Pakistan is generating just half a dollar from one cubic metre of water where other countries on average producing wide range of resources worth $8 from every single cubic metre of water.

“The number inflates to an incredible $30 in countries as Japan making optimum of the available natural resource,” said Ahmad Jawad, Chairman Regional Standing Committee of FPCCI. Discussing inadequacies in water management, in local context, with a select group of journalists he warned that poor water management and inadequate water storage are fast emerging as serious threat to the country’s agriculture sector.

Sharing details of problems faced by exporters of fruit and agri- products, he said lack of water reservoirs has already caused over a trillion dollars’ worth of economic loss to Pakistan’s economy during past 30 years.
“This currently also manifests itself in severe energy crisis,” he said.

He urged the policy makers in particular and countrymen in general to realize that Pakistan ought to go for viable projects after every ten years in order to conserve the mountainous water gushing fast due to melting glaciers.

“We need to ensure that this precious source is protected and its wastage is minimized to the optimum,” he stressed.
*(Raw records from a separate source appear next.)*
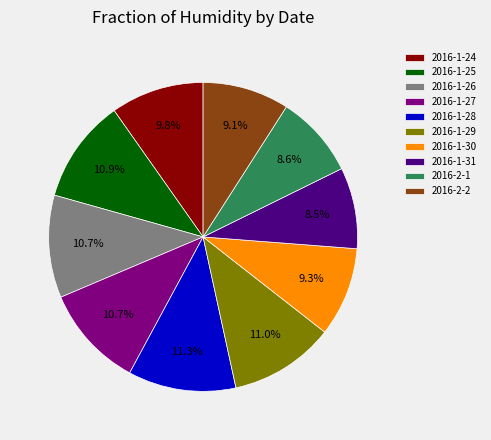

Does any single category account for the majority?

No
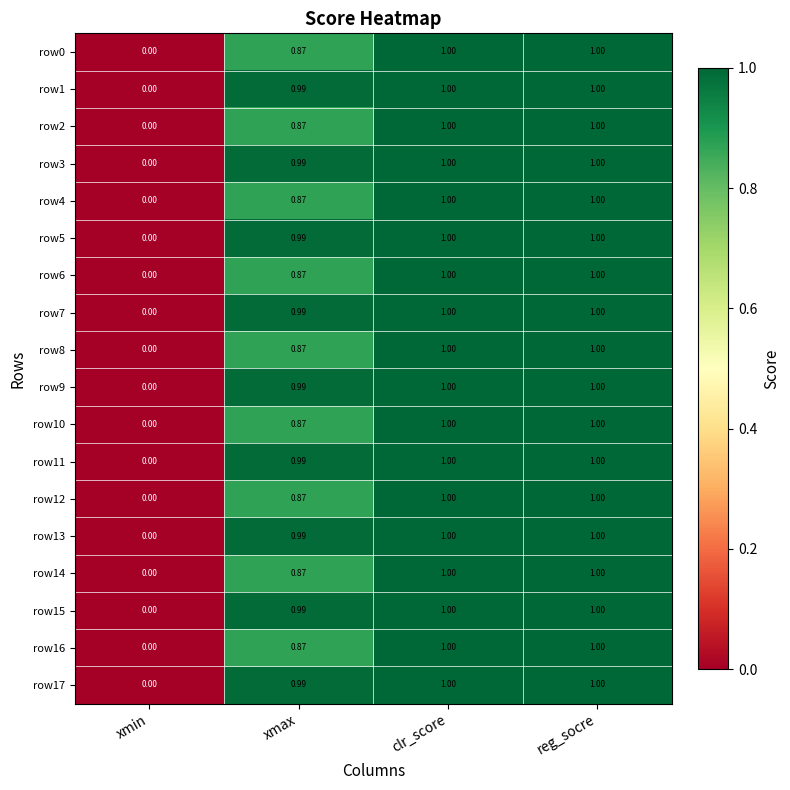

Which category has the lowest value in the row15 series?

xmin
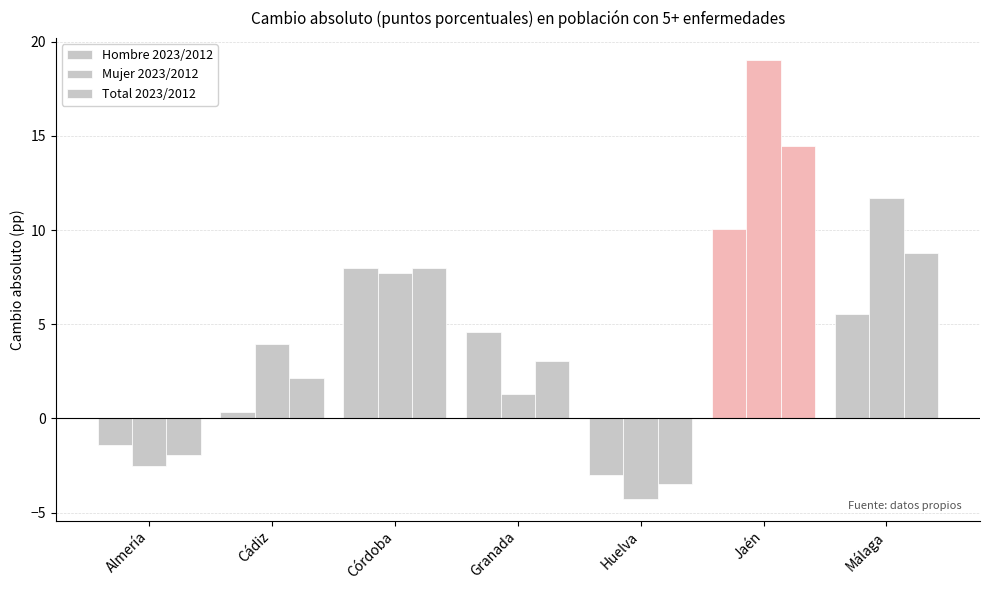

How many bars are there in total?

21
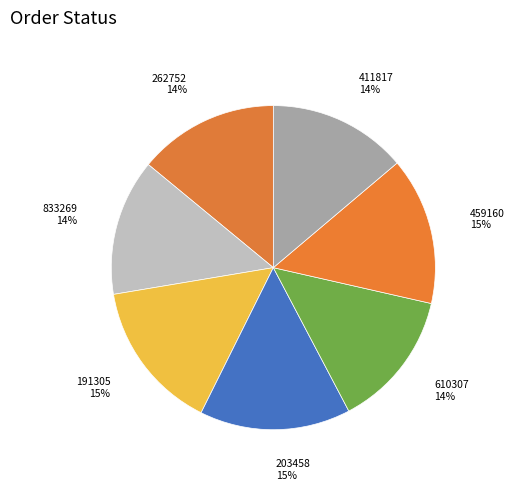

Is it true that 262752 is 14% of the pie?

True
He also urged the authorities to accept the fact that regardless of the clauses guaranteed under the Indus water treaty Pakistan may not receive its due share of water.

Ahmad Jawad regretted that Pakistanis as a nation are lenient when it comes to the value of water management – be it for drinking, farming, flood control, improving environment or cost effective power generation.

“Despite being potentially the richest nation in the subcontinent, the country, since independence, had been unable to protect water in its river channels,” he said mentioning that the attitude has enabled neighbors to overstep their bounds, sparking disputes in an already heated arena.

“Despite being an agrarian country ours is a strange approach as we appear to be little interested in protecting the backbone of our economy,” said the business leader representing an important group of stakeholders in the country. Ahmad Jawad took strong exception that no mega dam has been built in the country during past several years.

In reply to a question, he said Indian, as part of its first agenda had established an organisation International Commission for Irrigation and Drainage all the way back in 1950.

“They from the very onset had realised the importance of water for economic growth and since then have positioned themselves at a level of great influence with multilateral institutes and government agencies worldwide,” he said.